Übungstext:
────────────────────────────────────────

Meine Hände. Meine Sachen. Meine nackte Brust.
Der beißende Geruch hat bereits den ganzen Raum ausgefüllt und langsam wird mir schlecht.
Allerdings habe ich trotzdem nicht das Bedürfnis mich zu waschen. Ich will das Gefühl nicht missen, wenn das Blut langsam trocknet.
Sich dann fast schwarz färbt und schließlich abbröckelt.

Ich betrachte mich im Spiegel und muss unwillkürlich schmunzeln als ich meinen schwarzen Pony sehe. Ich kann mich gar nicht erinnern wie da so viel Blut hingekommen ist. Ich drehe meinen Kopf leicht zur Seite, sodass ich wieder meine blonden Haare erkennen kann. Mit meiner blutverschmierten Hand fahre ich mir durch mein - noch helles - Haar und lasse so rote Strähnen entstehen.
Wieder muss ich schmunzeln.

────────────────────────────────────────

Aufgaben:
1. Was lässt die erzählende Person im Übungstext entstehen, als sie mit der blutverschmierten Hand durch ihr noch helles Haar fährt?
2. Setze den Übungstext bitte nach dem letzten Satz fort.

Lernmaterial:
────────────────────────────────────────

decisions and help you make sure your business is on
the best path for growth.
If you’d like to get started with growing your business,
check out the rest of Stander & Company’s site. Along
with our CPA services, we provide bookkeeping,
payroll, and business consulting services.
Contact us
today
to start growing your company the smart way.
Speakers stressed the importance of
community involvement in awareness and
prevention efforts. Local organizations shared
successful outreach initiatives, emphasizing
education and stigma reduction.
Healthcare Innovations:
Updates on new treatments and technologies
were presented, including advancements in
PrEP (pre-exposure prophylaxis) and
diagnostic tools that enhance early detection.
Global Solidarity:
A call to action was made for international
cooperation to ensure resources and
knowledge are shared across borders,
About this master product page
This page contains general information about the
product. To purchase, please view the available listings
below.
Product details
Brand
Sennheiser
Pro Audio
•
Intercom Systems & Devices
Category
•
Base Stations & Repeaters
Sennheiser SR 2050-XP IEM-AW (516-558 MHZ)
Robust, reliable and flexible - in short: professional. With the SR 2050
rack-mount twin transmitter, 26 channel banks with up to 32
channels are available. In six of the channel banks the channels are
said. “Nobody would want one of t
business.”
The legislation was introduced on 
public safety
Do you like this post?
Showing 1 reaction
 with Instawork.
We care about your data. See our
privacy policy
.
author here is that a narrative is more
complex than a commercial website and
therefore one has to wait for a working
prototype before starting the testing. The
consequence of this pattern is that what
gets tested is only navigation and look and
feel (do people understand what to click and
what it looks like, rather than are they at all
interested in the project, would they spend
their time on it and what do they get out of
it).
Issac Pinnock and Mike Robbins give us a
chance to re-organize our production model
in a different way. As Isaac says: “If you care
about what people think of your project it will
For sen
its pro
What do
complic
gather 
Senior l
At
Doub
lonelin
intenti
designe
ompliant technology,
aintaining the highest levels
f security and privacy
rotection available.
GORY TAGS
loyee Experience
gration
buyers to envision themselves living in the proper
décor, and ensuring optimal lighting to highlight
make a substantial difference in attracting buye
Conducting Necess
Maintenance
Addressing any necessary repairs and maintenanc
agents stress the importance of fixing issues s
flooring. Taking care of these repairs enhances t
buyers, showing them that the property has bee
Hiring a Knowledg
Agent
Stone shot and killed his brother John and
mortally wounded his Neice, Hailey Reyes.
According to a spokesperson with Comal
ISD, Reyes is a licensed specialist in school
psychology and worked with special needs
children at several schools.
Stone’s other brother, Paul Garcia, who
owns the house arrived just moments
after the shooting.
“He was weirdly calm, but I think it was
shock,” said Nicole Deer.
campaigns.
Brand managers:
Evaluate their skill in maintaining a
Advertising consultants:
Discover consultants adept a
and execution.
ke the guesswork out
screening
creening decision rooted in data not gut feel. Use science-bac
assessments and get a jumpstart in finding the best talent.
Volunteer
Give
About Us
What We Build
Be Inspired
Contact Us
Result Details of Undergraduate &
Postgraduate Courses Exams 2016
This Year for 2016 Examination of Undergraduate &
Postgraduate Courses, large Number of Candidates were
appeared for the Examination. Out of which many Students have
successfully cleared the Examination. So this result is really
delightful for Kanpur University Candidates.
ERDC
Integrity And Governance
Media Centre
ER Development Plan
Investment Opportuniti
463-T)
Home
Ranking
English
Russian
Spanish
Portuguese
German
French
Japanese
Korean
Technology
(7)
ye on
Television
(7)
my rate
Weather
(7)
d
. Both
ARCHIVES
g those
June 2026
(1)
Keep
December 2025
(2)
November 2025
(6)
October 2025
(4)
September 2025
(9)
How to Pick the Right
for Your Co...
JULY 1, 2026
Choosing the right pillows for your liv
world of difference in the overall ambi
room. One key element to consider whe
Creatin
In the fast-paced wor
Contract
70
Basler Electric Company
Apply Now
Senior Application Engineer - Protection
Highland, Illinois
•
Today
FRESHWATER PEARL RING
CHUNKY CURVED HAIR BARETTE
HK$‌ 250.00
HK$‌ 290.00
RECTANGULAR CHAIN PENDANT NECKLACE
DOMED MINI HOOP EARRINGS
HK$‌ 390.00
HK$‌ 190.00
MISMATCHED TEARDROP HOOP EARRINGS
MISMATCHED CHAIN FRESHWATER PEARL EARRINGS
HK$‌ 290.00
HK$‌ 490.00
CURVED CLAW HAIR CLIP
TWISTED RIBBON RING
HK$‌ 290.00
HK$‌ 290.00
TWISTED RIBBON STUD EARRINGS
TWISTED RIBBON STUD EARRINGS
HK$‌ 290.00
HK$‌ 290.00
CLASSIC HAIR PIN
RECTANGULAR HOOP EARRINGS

────────────────────────────────────────

Lösungen:
1. Rote Strähnen.

2.
Über meinem rechten Auge hat sich eine längliche Blutlinie gezogen. Ich fahre mit meinen Finger die Linie nach und verlängere sie gleich noch. Dann ziehe ich einen diagonalen Strich über mein Auge. Das gleiche wiederhole ich mit meinem linken, sodass sich nun über beide Augen ein Kreuz legt. Dann male ich mir meine Nasenspitze rot an und auch meinen Mund ziehe ich großzügig nach. Während ich mein entstandenes Clownsgesicht mustere, zieht sich mein leichtes Lächeln zu einer breit grinsenden Fratze.

Ich bemale den Rand des Spiegels.
Umrande mein Spiegelbild.
Male passende Luftballons zu meiner rot glänzenden Clownsmaske.
Nachdem ich der Meinung bin, dass der Spiegel genug verziert ist, fange ich an, vor ihm zu posieren.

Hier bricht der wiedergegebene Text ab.